Move some encryption operations to server side?


We are experiencing performance issue using the GUI to add a user to a group that has large amount of shared logins (>10k logins and >100 users).

If I understood it correctly, at least from the API point of view (I assume same as GUI) that when I add a user to the group, the client has to run the encryption of all passwords with all users in the group before sending the data to the server. The encryption is CPU intensive and having single thread/process(JS) is a bottleneck? Are web workers are being used for concurrency on browser?

If the server has all the public keys of all users, can this kind of public key encryption operations be moved to the server side to use concurrent processing to speed things up? Plus we can beef up the server spec to help on performance issue.


I realised that doing it on server side would result in temporarily exposing the secret to the server which could be against the Passbolt design.


Even the sensitive info is temporarily exposed, it’s no worse than most of the websites that save user passwords in hashes (hash+salt). The passwords are still temporarily exposed to the servers. I guess as long as it makes sure no where else keeps it then it’s not too bad?

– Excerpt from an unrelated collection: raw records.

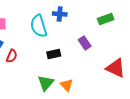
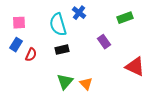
blue cross: (60, 14) -> (79, 13), turned 32
black rectangle: (54, 54) -> (62, 50), moved

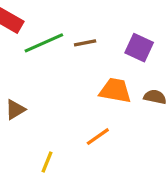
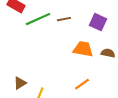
brown triangle: (15, 110) -> (20, 83), moved
orange line: (98, 137) -> (82, 84), moved

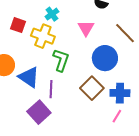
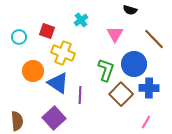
yellow cross: (43, 36) -> (63, 53), moved
green L-shape: (61, 60) -> (106, 70), moved
blue cross: (120, 93) -> (149, 88), moved
purple square: (39, 112) -> (54, 118), moved

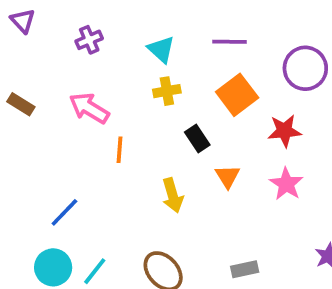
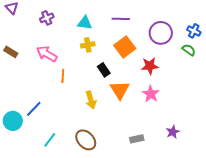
cyan triangle: (161, 49) -> (85, 23), turned -35
orange triangle: (228, 176) -> (120, 90), size x1.5
cyan circle: (53, 267) -> (13, 121), moved
gray rectangle: (245, 269) -> (137, 139), moved

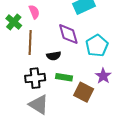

The advantage of processing a huge request on server side is that it can block other incoming requests potentially change the state.

Hi James,

exactly that’s the point.
If that doesn’t fit your needs maybe passbolt ist the wrong product for u to manage such a huge amount of passwords to such a huge amount of users.

Changing a single password should not be the problem. To move a folder with hundreds of passwords and permission to tens of users could be a pain.

Using a more fine granulated rights management is not an issue for You?

For our point of view it’s the BIG BIG BIG feature of passbolt to have a shared (and secured) web database as well as local encryption.